The recent attacks on President Bush by two of Sports Illustrated’s writers after Pat Tillman’s death in Afghanistan, and the vicious piece by University of Massachusetts student journalist Rene Gonzalez have a curious tone to them. I thought the general consensus of the left was, “Sure, go after Al Qaida. Afghanistan makes sense. But don’t invade Iraq.” But SI’s Rick Reilly is “furious that these wars keep taking them”. And Gonzalez describes Tillman’s involvement in the war in Afghanistan as, “defending or serving his all-powerful country from a seventh-rate, Third World nation”.
So in their minds, I guess we should have done nothing after 9/11. But we did nothing after the WTC bombing in ’93, and the attack on the Coles in 2000, when Bill Clinton was still president. And the result was 9/11.
Nearly three years later, terror attacks are at their lowest level in 30 years. But that wouldn’t have happened if we had followed their advice.

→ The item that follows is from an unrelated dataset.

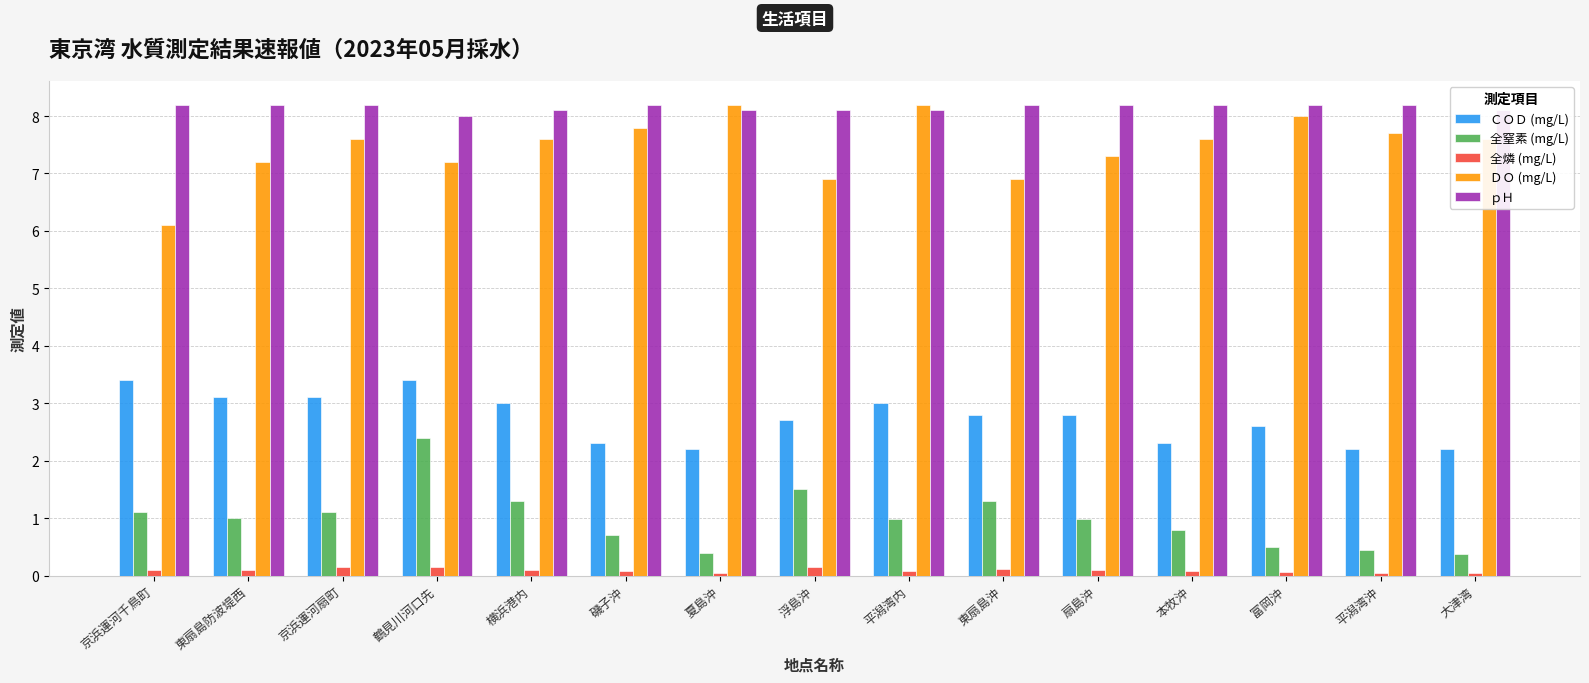

Rank the series at 扇島沖 from lowest to highest value.

全燐 (mg/L), 全窒素 (mg/L), ＣＯＤ (mg/L), ＤＯ (mg/L), ｐＨ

Compare the outbursts by Reilly and Gonzalez with how the left banded together when President Clinton deployed our troops in Kosovo, and cruise missiles against Iraq. As I wrote in February of 2003:
I’ll never forget the conversation I had back around 1999 with an attorney who was an acquaintance of my wife, while we had dinner at a Los Gatos restaurant with another couple and her. A sixty-something hyper-liberal, after she had brought up (God knows how we got on the subject) the importance of liberating Kosovo, I casually mentioned that I didn’t see why it was in our national interest to get involved there. She erupted like a volcano with, “We’ve got to liberate those poor people suffering under Slobodan Milosevic!!!! Don’t you understand!!???”, Well, no. But I’ll bet any amount of money she’s against liberating the equally suffering people of Iraq, largely–if not entirely–because of who will get the credit for it.
On the other hand, as Radley Balko wrote earlier this year, doing nothing has become the left’s answer to just about everything.